Gianni Agnelli, il più importante imprenditore italiano, alla guida della Fiat per molti anni, era per tutti l’Avvocato. Vi era in questo il segno non solo di un rispetto, ma di una forma di affetto, certo di ammirazione per lo stile e la passione per la vita di un uomo intelligente e aperto.
Nato nel 1921 e morto nel 2003, è stato testimone e protagonista di un secolo, il XX, definito “breve” ma intenso, portatore di immani tragedie – le due guerre mondiali, i tanti conflitti, le dittature che hanno insanguinato il mondo – e di scoperte scientifiche e tecnologiche che hanno cambiato il modo di vivere, di lavorare, di produrre, di viaggiare, di comunicare di tutti noi.
Gianni Agnelli ereditò una grande fortuna, seppe trasformarla in un impero imprenditoriale che ha dato e ancora oggi assicura lavoro a tanti italiani, contribuendo al progresso economico del nostro paese. Seppe anche creare le condizioni perché la Fiat molto avesse dall’Italia e dalle sue istituzioni.

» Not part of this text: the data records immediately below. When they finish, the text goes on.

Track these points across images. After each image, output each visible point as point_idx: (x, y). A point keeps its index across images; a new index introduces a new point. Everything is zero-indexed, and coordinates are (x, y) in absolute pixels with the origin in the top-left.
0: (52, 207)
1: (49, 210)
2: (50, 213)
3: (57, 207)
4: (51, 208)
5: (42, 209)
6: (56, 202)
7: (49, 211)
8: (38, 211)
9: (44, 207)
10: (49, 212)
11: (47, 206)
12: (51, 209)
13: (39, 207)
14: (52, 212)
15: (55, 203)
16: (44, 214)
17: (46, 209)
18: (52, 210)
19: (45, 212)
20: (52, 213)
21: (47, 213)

Una collaborazione che sarà opportuno, nell’interesse di tutti, non disperdere nel prossimo futuro: occorre voltare pagina rispetto all’irresponsabile disinteresse dei governi Berlusconi-Tremonti-Bossi per l’avvenire produttivo del Paese.
Da persona di grande intelligenza, Agnelli vide le debolezze anche di visione strategica, del capitalismo italiano, verso il quale più volte manifestò analisi e sollecitazioni critiche; ebbe consapevolezza della necessità di un’intesa con i sindacati, per creare consenso attorno a riforme indispensabili. Sarà bene non archiviare questi aspetti come notazioni datate: oggi occorrerebbe più che mai un’apertura sia da parte imprenditoriale che dei sindacati per dar vita ad un patto di ampio respiro, con al centro da un lato il decollo di uno sviluppo sostenibile e dell’occupazione, dall’altro l’affermarsi di un modello di democrazia industriale, quale quello esistente in Germania.

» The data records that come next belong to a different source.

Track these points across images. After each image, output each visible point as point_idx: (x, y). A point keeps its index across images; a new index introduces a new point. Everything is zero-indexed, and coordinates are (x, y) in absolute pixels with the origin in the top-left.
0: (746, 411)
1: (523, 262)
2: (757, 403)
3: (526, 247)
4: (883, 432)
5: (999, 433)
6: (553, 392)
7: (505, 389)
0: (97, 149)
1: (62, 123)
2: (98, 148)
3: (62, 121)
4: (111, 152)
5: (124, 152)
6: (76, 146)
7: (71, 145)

Non si può esaltare la Germania per lo sviluppo, i bilanci in ordine, magari la stessa organizzazione federale dello Stato, tralasciando il ruolo decisivo delle relazioni sindacali, la partecipazione dei lavoratori – attraverso le proprie rappresentanze – alla vita delle imprese.
Da qui passa, anche per la politica, un via riformista che cambi l’Italia.
Per i suoi meriti in campo economico e sociale, nel 1991, Gianni Agnelli venne nominato senatore a vita dall’allora Presidente della Repubblica Francesco Cossiga.
Il Presidente emerito della Repubblica Carlo Azeglio Ciampi, suo grande amico, disse di lui: «aveva una visione internazionale dei problemi. Ha contribuito a sprovincializzare il nostro Paese. Ho sempre sentito in Agnelli un legame profondissimo con l’Europa, che concepiva come un ancoraggio necessario per l’Italia, una sorta di garanzia indispensabile». Sono parole quanto mai attuali e sottolineano un altro lascito di un leader dell’industria che ha saputo essere un grande italiano: sì, l’ancoraggio europeo resta per il nostro Paese un destino senza alternative.